Nach Sec. 48(5)(b) kann das Schiedsgericht - ebenso wie ein staatliches Gericht - die Erfüllung eines Vertrages („specific performance“) anordnen. Für Grundstücksverträge gilt nach dieser Vorschrift insoweit jedoch eine Ausnahme.785

e) Berichtigung, Aufhebung, Löschung einer (Vertrags-)Urkunde Sec. 48(5)(c) erlaubt dem Schiedsgericht die Berichtigung („rectification“), Aufhebung oder Löschung eines Vertrages. Unter „rectification“ wird im englischen Recht die Anpassung eines Vertrages an den wirklichen Willen der Parteien verstanden, wenn der Vertrag aufgrund eines beiderseitigen Irrtums oder Fehlers von dem wirklichen Willen, der wirklichen Absicht der Parteien abweicht.786 Die Bedeutung des Rechtsbehelfs liegt darin, dass das prozessuale Beweisrecht787 grundsätzlich keine außerhalb der Vertragsurkunden liegenden Beweismittel zulässt, die den Inhalt der Vertragsurkunde ergänzen, ändern oder ihm widersprechen. Für die Auslegung eines Vertrages kommt es grundsätzlich ausschließlich auf dessen Wortlaut an; außerhalb der Urkunde liegende Umstände dürfen für die Auslegung grundsätzlich nicht herangezogen werden.

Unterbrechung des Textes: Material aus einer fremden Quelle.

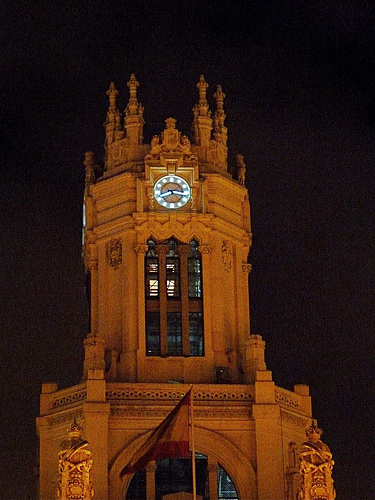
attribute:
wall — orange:
[89, 100, 290, 459]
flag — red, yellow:
[118, 391, 193, 475]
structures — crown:
[98, 71, 240, 160]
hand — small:
[169, 189, 185, 197]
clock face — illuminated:
[152, 172, 193, 210]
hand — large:
[156, 188, 174, 201]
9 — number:
[155, 183, 162, 194]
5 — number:
[175, 200, 183, 208]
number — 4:
[179, 196, 187, 206]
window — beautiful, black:
[142, 232, 205, 358]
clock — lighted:
[154, 157, 196, 212]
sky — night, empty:
[9, 0, 362, 489]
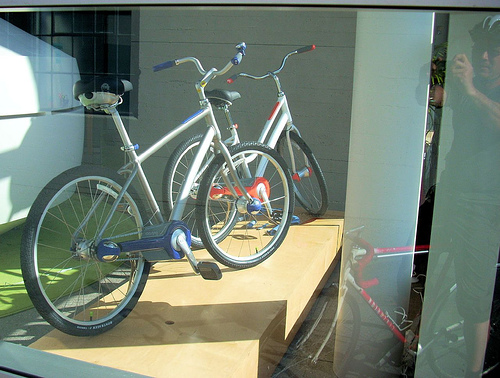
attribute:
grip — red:
[294, 42, 316, 52]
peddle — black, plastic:
[190, 252, 228, 296]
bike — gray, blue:
[8, 30, 297, 344]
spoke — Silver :
[50, 273, 86, 303]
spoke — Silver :
[215, 163, 279, 247]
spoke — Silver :
[38, 182, 140, 322]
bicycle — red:
[163, 45, 334, 250]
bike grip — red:
[296, 40, 316, 55]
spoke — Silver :
[67, 207, 99, 245]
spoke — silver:
[51, 214, 92, 238]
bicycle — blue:
[45, 55, 394, 335]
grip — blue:
[151, 57, 178, 76]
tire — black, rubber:
[22, 170, 154, 330]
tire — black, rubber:
[193, 134, 297, 271]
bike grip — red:
[343, 235, 386, 297]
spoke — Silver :
[76, 185, 91, 220]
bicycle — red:
[333, 219, 417, 355]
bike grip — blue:
[150, 57, 180, 78]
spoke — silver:
[256, 164, 279, 202]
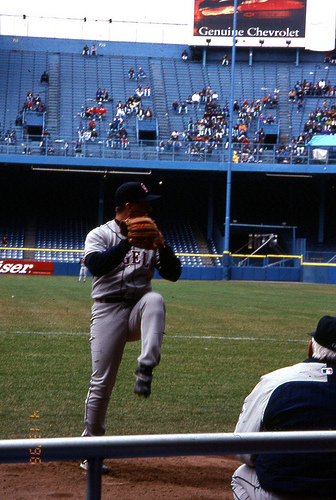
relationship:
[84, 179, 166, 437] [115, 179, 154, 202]
man wearing hat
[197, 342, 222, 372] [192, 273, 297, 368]
grass in field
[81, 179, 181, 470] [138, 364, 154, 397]
man wearing sneakers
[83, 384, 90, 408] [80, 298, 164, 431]
stripe on pants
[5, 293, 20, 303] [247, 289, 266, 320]
ball on grass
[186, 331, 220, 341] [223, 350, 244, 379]
line on grass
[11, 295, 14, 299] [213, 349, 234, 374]
ball on grass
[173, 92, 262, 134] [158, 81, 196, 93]
people watching at bench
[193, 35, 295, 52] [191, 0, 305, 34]
lights below screen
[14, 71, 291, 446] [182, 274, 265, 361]
photo of a field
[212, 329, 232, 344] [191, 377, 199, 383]
line on ground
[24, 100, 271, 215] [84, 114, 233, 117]
stadium has people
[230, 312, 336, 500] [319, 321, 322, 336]
man has cap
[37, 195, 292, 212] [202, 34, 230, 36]
stadium has billboard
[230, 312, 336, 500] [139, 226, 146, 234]
man has ball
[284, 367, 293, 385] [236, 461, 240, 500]
man crouched on knees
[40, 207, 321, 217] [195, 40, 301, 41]
stadium has lights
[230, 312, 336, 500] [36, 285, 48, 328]
man at field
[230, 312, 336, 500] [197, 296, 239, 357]
man at field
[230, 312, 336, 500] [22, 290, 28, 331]
man at field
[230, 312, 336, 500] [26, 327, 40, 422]
man at field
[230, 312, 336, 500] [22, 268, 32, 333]
man at field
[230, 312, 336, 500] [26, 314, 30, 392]
man at field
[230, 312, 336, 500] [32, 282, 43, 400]
man at field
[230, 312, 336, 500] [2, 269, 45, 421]
man at field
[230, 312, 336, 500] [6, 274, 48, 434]
man at field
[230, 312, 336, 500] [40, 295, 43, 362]
man at field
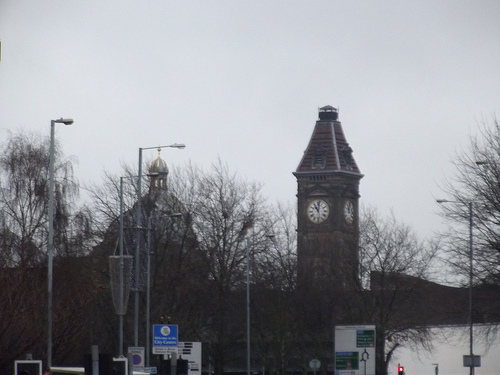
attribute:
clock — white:
[307, 199, 331, 224]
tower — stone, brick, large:
[292, 103, 364, 284]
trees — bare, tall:
[0, 112, 499, 373]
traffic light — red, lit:
[396, 362, 405, 374]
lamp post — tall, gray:
[436, 198, 475, 373]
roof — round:
[318, 102, 339, 120]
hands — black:
[314, 200, 322, 214]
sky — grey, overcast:
[0, 0, 499, 372]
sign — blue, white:
[151, 323, 180, 355]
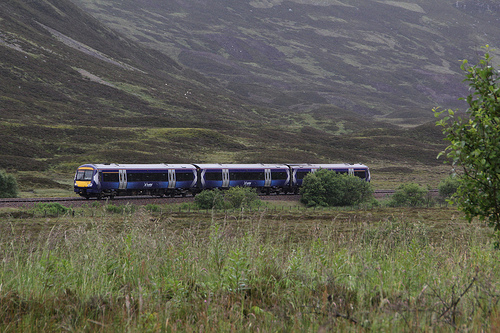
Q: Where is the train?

783 Chandris v. Isbrandtsen-Moller [1951] 1 KB 240 (262).

784 Rokison, in: Lew (Hg.) Contemporary Problems in International Arbitration, 1987, 86 (98).

785 Sec. 48(5).

786 Vgl. Lovell & Christmas Ltd. v. Wall [1911] 104 LT 85, (93).

787 Vgl. v. Bernstorff, S. 64; in den USA dagegen wird die „parol evidence rule“ nicht (mehr) als „rule of evidence“, sondern als für den materiellen Inhalt eines Vertrages als

ausschlaggebend angesehen, vgl. Hay, Rz. 272.